Cosmic Walk

“What is the human? The human is a space, an opening, where the universe celebrates its existence.” – Brian Swimme

BACKGROUND INFORMATION

Mary Coelho

We’re told that the Earth is 4.6 billion years old and the elements of the Earth and of our bodies are even older than that. We’re told the Universe is 12-14 billion years old so that the stuff of which we are made is unfathomably ancient. The cells in our bodies have a direct lineage to ancient cells with a nucleus that developed around two billions years ago.

This remarkable new knowledge, as much as it fascinates us, seems initially to be impersonal scientific information about a vast cosmos and to not really matter or affect our daily comings and goings. But this information actually crystallizes with a great deal more, to form a coherent story of the unfolding and differentiation of the universe from the beginning to its present condition. This story challenges and informs our most basic, often unquestioned assumptions about how things are.
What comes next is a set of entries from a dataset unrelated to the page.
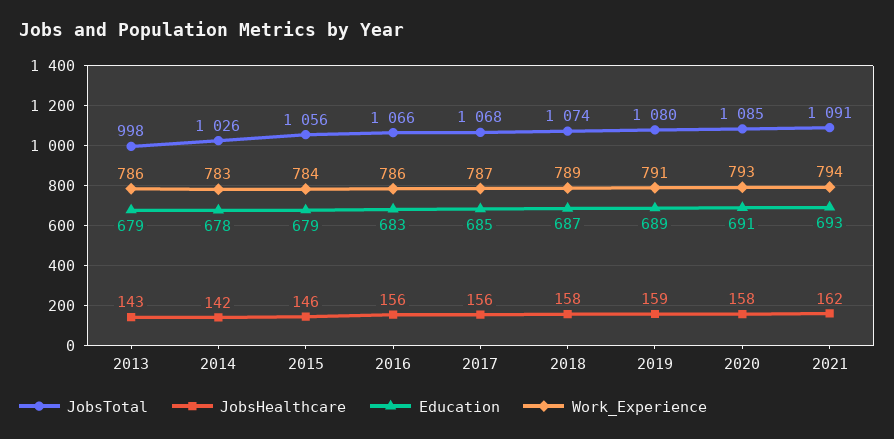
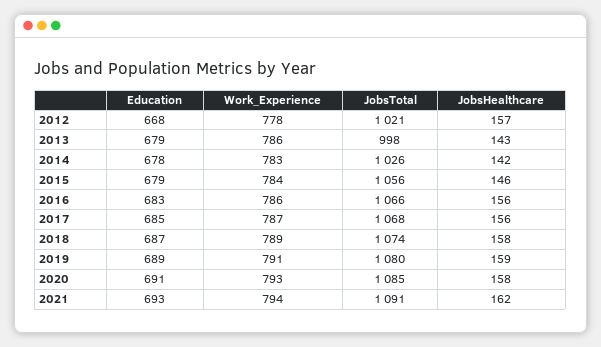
Education, 2012: none -> 668
Work_Experience, 2012: none -> 778
JobsTotal, 2012: none -> 1021
JobsHealthcare, 2012: none -> 157

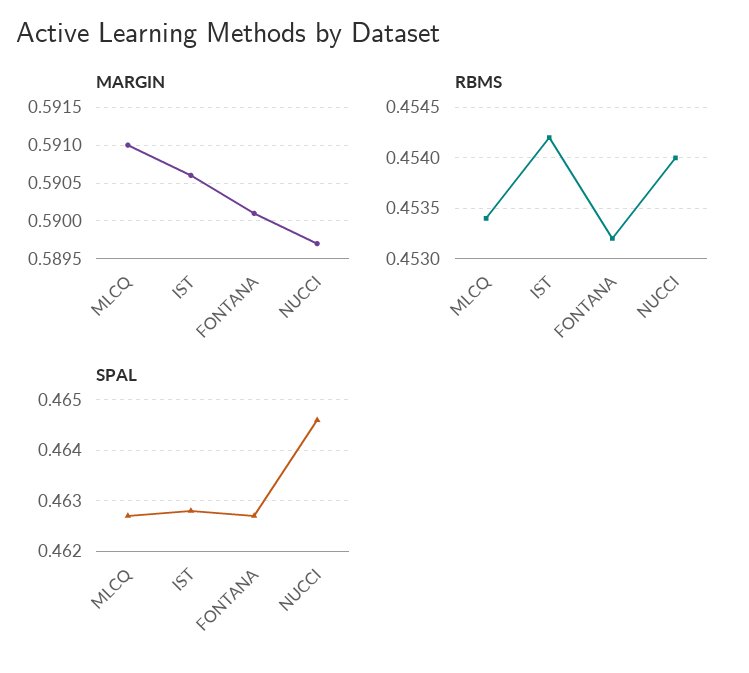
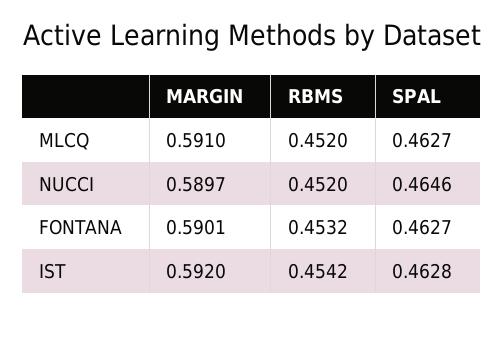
MARGIN, IST: 0.5906 -> 0.592
RBMS, MLCQ: 0.4534 -> 0.452
RBMS, NUCCI: 0.454 -> 0.452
We need great acts of imagination, of intuitive perception and celebration to help us embrace the revelatory material being offered us.

The cosmic walk, developed by Sister Miriam Therese McGillis of Genesis Farm in New Jersey, is a symbolic re-enactment that helps us enter personally into the story. Participants walk along a long rope laid out in a spiral that represents the entire story of the unfolding and gradual differentiation of the Universe and the Earth from the beginning to the present. It initially seems that it is a walk along a time-line since major events in the history of the Universe and Earth are marked on the rope by small candles at appropriate distances. For example, the beginning of life on Earth is marked, as is the first flight of birds. But actually it is much more than a time-line since we don’t observe passing events as objective observers looking from the outside but we walk into and join the unfolding of our very being and that of the entire Earth and the ecosystems of which we are a part.

By walking along the symbolically very long path and lighting a candle to mark a particular event we seek to identify with our history. After all, our present world is a new structuring in the Eternal Now of the very substance that was previously a long succession of other beings and relationships. The walk enables us to celebrate the noble creatures of the Earth, both ancient and new, to identify with the Earth and to grasp the depth of our interdependence and communion with the Earth and other beings as we participate in its unfolding out of a common origin.

Have we realized just how amazing it is to be self-aware, conscious beings, a very recent form that the Universe and Earth have become? Have we known what remarkable creatures our brothers and sisters, the plants and animals are, each with their unique sensitivities and awareness? In this time of great need the cosmic walk can help nurture a transformed consciousness enabling us to join the great work of bringing about what Thomas Berry so aptly calls the Ecozoic era.